You've got two things happening when you pull VCMD low to get the FET to conduct: you're discharging C1 and discharging the gate capacitance of the FET. I would also recommend using a resistor directly on the FET gate to control your current flow to/from VCMD. The datasheet gives the values for a general use case with the time delay on/off and the rise/fall times at the bottom of the "Electrical Characteristics" table.
It looks like it takes 50ns to conduct given a -10V drive signal through a 6.8 Ohm gate resistor with a 12 Ohm load to a -75V supply. Alternatively with the same setup and a 0V drive signal it takes 90ns to turn off. This isn't exactly your use case but it may be close enough if you mimic the gate resistance and drive voltages (Figure 10 in your datasheet shows the schematic of the test setup).
For a more tailored answer to your application, MOSFET gates act like capacitors that you have to fill/empty to get past the threshold voltage to switch from conduction to non-conduction or visa versa. MOSFET drivers exist in high power applications to really slam the capacitors around to get the fastest on/off switching times possible by providing high currents to quickly source/sink charge. This limits the time the MOSFET spends in the linear conduction region where there's a voltage drop between the source and drain, therefore burning power (conduction losses). On the other hand, resistors are used on the gates to prevent infinite currents gate charge/discharge cycles from burning out control circuitry - this increases conduction losses because it slows switching speeds. So for driving FETs, that's an engineering tradeoff because higher current drivers adds cost, complexity and electrical noise.

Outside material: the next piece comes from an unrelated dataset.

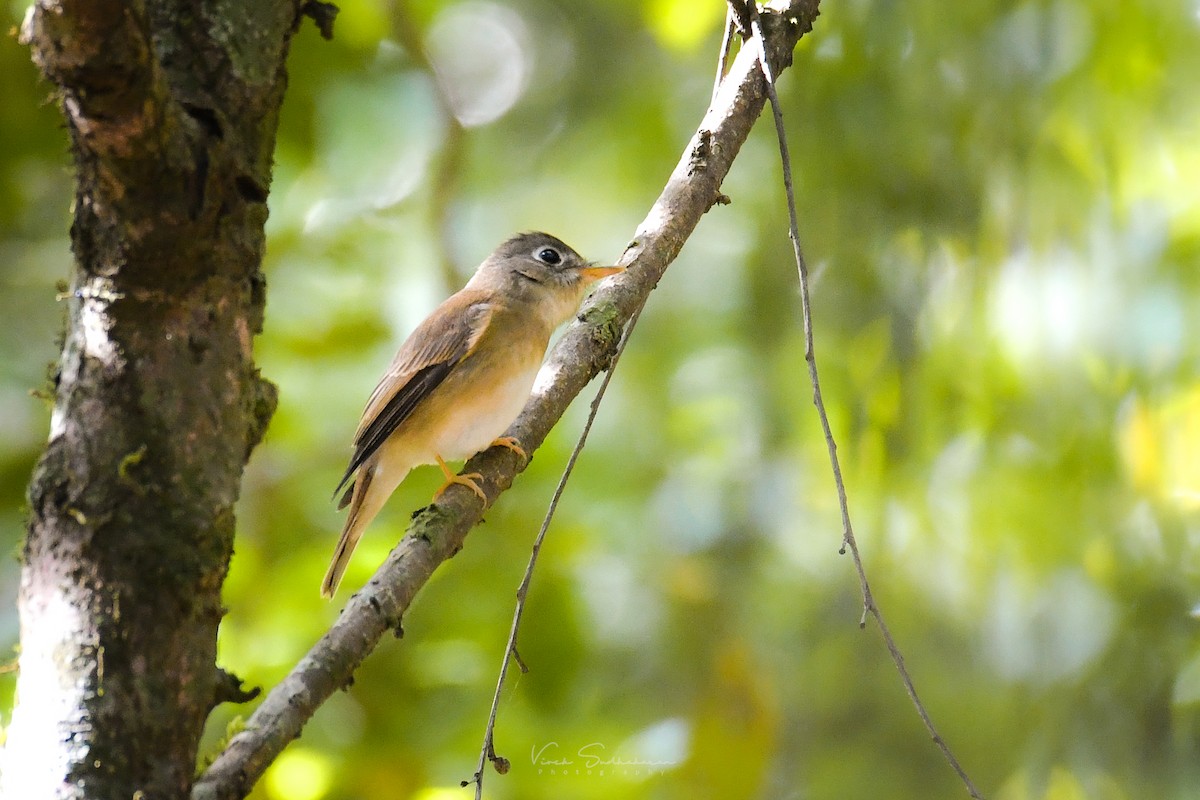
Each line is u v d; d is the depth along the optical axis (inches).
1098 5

Check this application note from Vishay for more detailed calculations to get switching time from the datasheet values for your particular use case:
https://www.vishay.com/docs/73217/an608a.pdf
FYI just because you don't have a gate capacitor doesn't mean that it will respond infinitely fast, your microcontroller GPIO pin or other gate driver will have a Thevenin equivalent that will tell you what your effective "gate resistance" is at the Thevenin equivalent voltage, this is a way of looking at your gate driver's source impedance (which is critical to know how fast you can switch the FET).